● **Your instructions**:
Leave out the pictures and output the data verbatim.

-------- Data for review --------

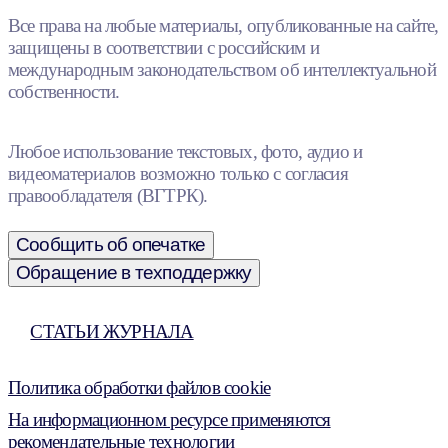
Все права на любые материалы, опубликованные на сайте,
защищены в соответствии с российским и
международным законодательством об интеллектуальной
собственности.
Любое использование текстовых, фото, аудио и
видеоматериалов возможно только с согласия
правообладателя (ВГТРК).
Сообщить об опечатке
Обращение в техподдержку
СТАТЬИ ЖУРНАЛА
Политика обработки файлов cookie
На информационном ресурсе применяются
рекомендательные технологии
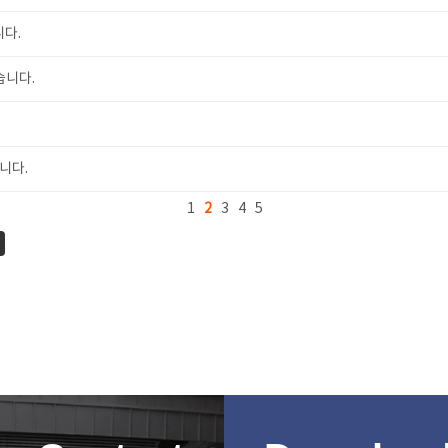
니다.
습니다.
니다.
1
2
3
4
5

--------

● **Problem solution**:
Все права на любые материалы, опубликованные на сайте,
защищены в соответствии с российским и
международным законодательством об интеллектуальной
собственности.
Любое использование текстовых, фото, аудио и
видеоматериалов возможно только с согласия
правообладателя (ВГТРК).
Сообщить об опечатке
Обращение в техподдержку
СТАТЬИ ЖУРНАЛА
Политика обработки файлов cookie
На информационном ресурсе применяются
рекомендательные технологии
니다.
습니다.
니다.
1
2
3
4
5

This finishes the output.